Kahraman: Hayır beni hasta edemezsin.
Virüs: Neden ki ben temiz olmayan ellere geliyorum.
Kahraman: Benim ellerim çok temiz baksana elimde sabun bile var.
Virüs: Peki o zaman her yemekten sonra ellerini yıkıyor musun?
Kahraman: Tabi ki yıkıyorum, dışarıdan gelince de yıkıyorum.
Virüs: Hay aksi. O zaman iyi uyumuyorsundur?
Kahraman: Hayıır ben erken yatıp erken kalkarım. Annemle babamı dinlerim.
Virüs: Yemeğin de mi hepsini bitirerek yiyorsun?
Kahraman: Eveet.
Virüs: Seni hasta edemem haklısın.
Kahraman: Şimdi sabunumla seni temizleyeceğiiiim ( diyerek sabununu ona yaklaştırır ).
Bu noktada küçük balonu patlatabilir, ya da açarak sönmesine neden olup yok olma senaryosunu sergileyebilirsiniz.

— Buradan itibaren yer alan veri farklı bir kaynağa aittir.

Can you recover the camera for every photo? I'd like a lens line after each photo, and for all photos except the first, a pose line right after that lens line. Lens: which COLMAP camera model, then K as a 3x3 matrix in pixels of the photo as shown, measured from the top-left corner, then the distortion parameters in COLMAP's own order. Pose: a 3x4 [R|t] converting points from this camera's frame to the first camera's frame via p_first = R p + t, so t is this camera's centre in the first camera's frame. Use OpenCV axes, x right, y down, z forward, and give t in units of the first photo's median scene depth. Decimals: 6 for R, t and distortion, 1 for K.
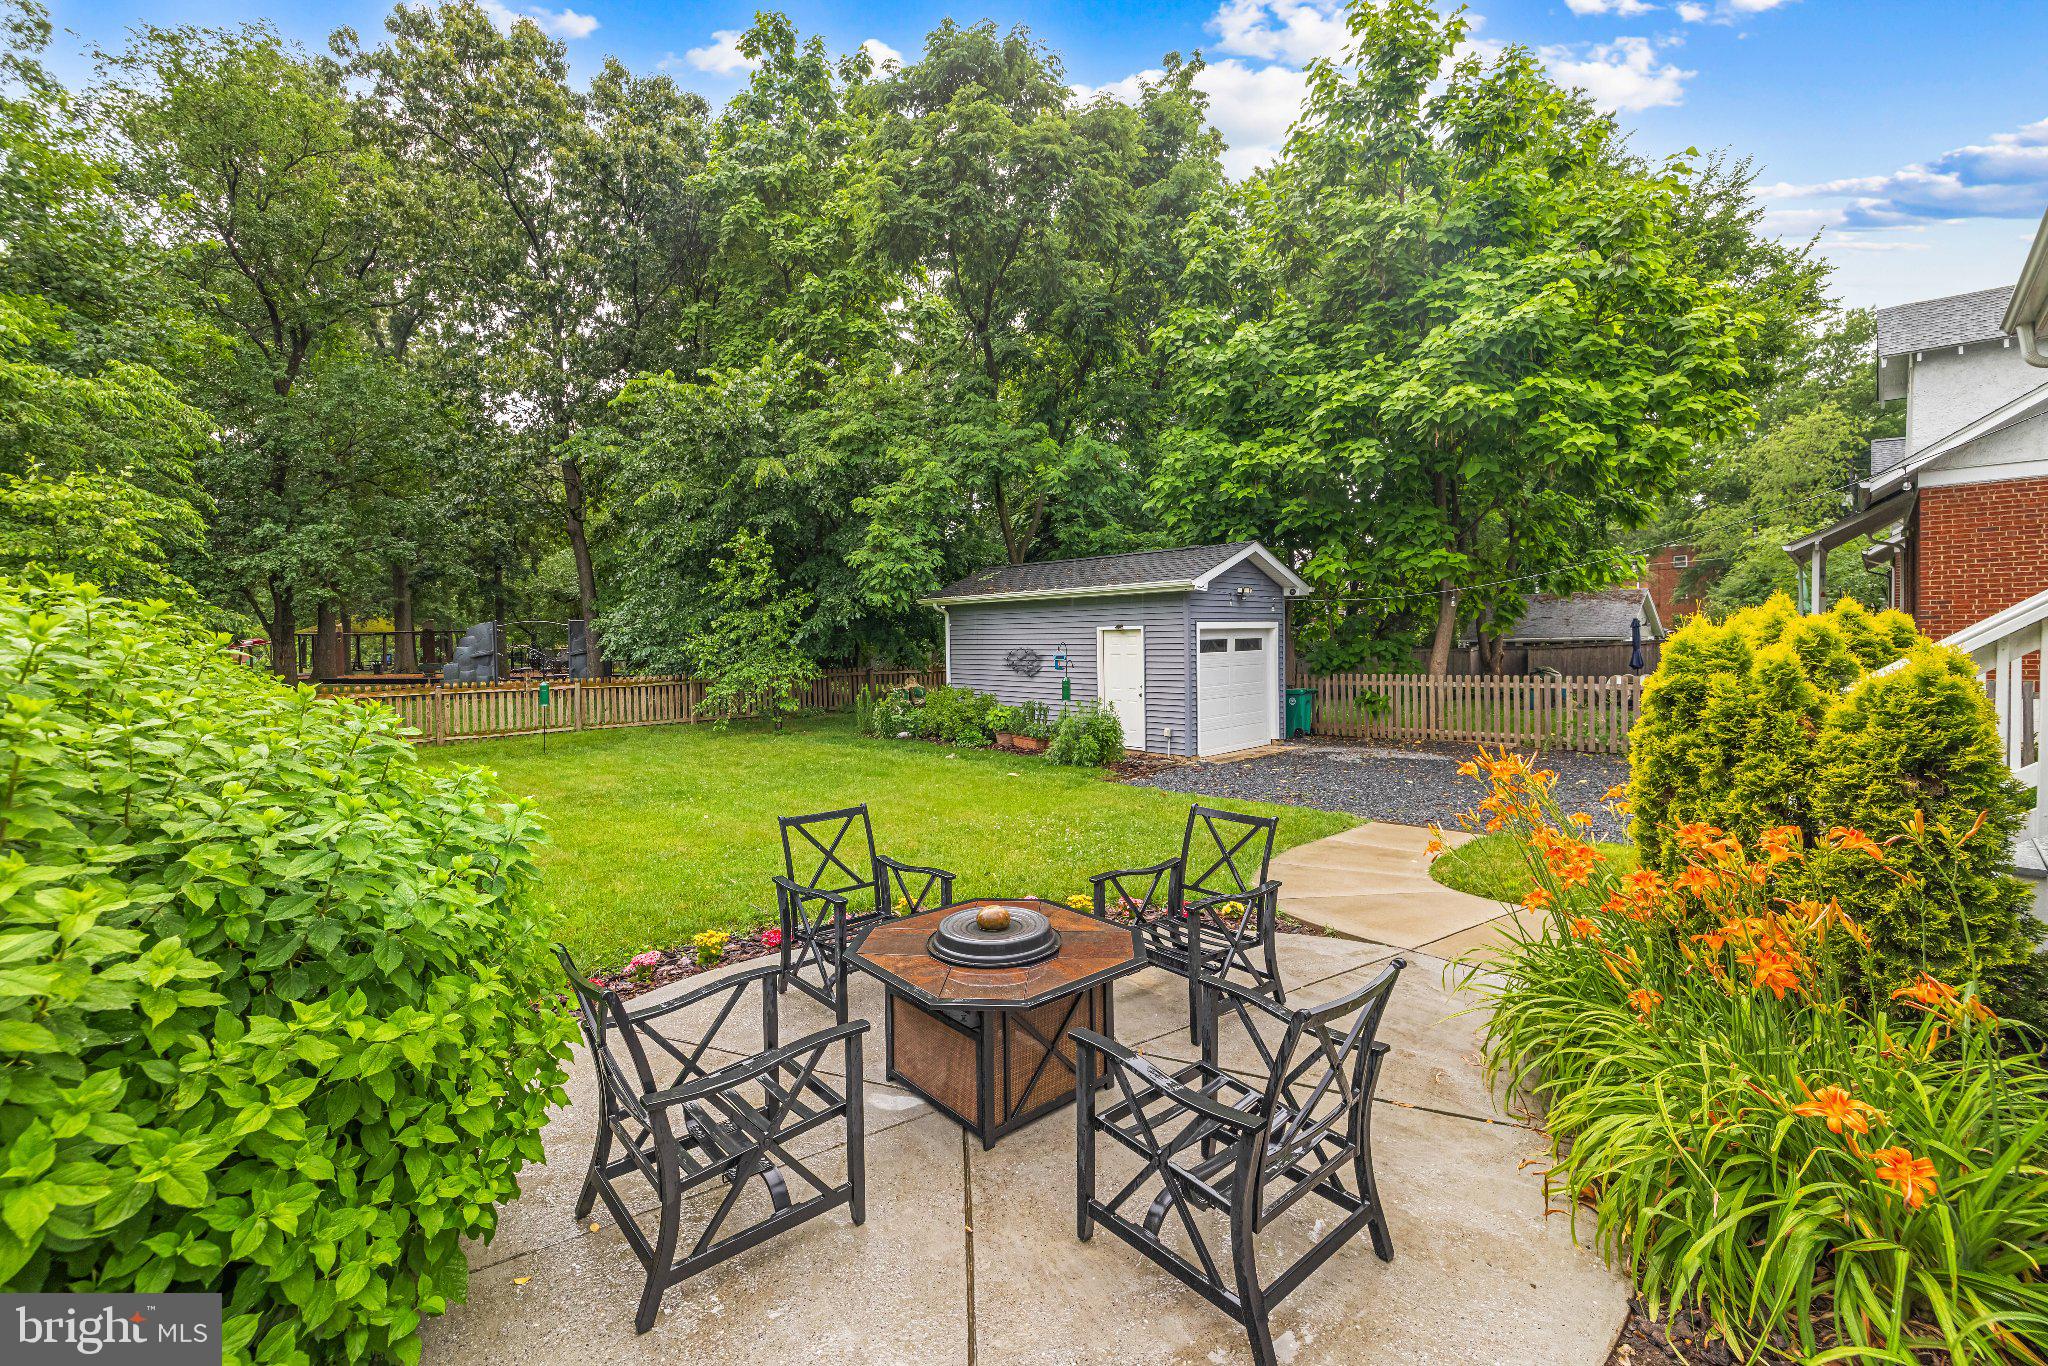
lens RADIAL K [[878.4, 0, 1028.9], [0, 878.4, 642.7], [0, 0, 1]] dist [0.002384, 0.000267]
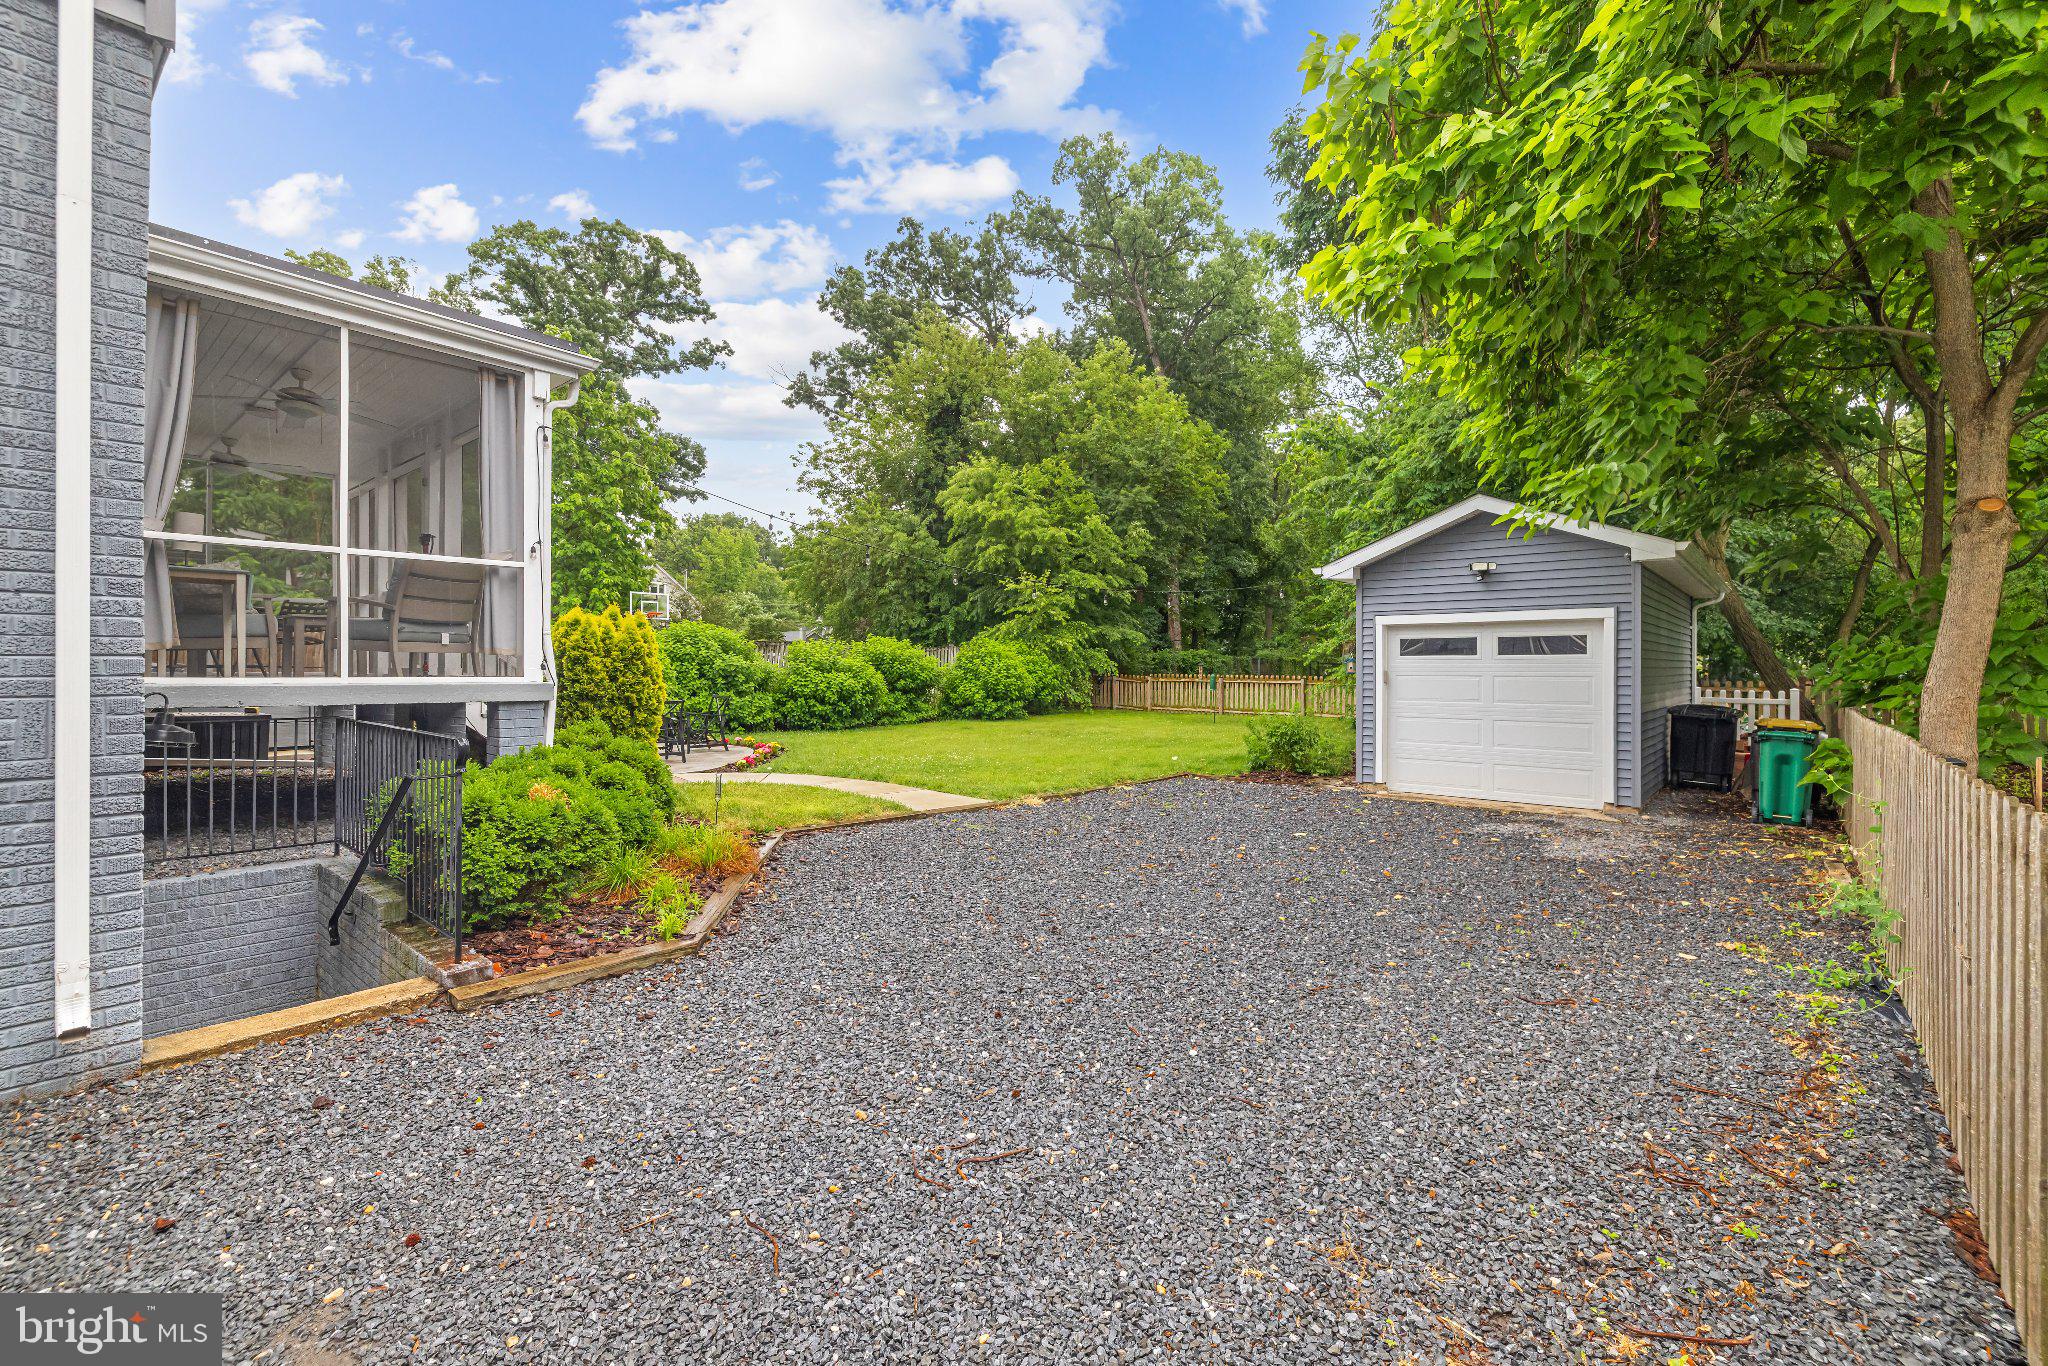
lens RADIAL K [[879.1, 0, 1024.0], [0, 879.1, 683.0], [0, 0, 1]] dist [0.000351, 0.000062]
pose [[0.059483, 0.032220, -0.997709, 0.845543], [-0.006359, 0.999471, 0.031898, 0.011251], [0.998209, 0.004447, 0.059657, 0.544172]]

Çocuklarımızın her an ben hasta mıyım diye kaygılanmasının önüne geçmek için ilk olarak kendi kontrolümüzü ele almak mümkündür. Gerekli adımlara dikkat etmenin dışında sürekli bu haberleri çocuğun yanında izlemek, uygun olmayan görüntülere maruz bırakmak kaygılarının ortaya çıkmasında etkendir. Çocuklarımıza hasta olduğumuz anda düzenli yemek yememiz, dinlenmemiz ve temizliğimize önem vermemiz gerektiğini böylece iyileşeceğimizi ifade etmemiz yeterli olacaktır. Okulların kısa sürede tatil edilmesinin sebebini de; suyu ve sabunu sevmeyen, bu ortamdan kaçan mikropları okulumuzdan uzaklaştırmak için temizlik yapılmasının gerekli olduğunu anlatarak ifade edebiliriz.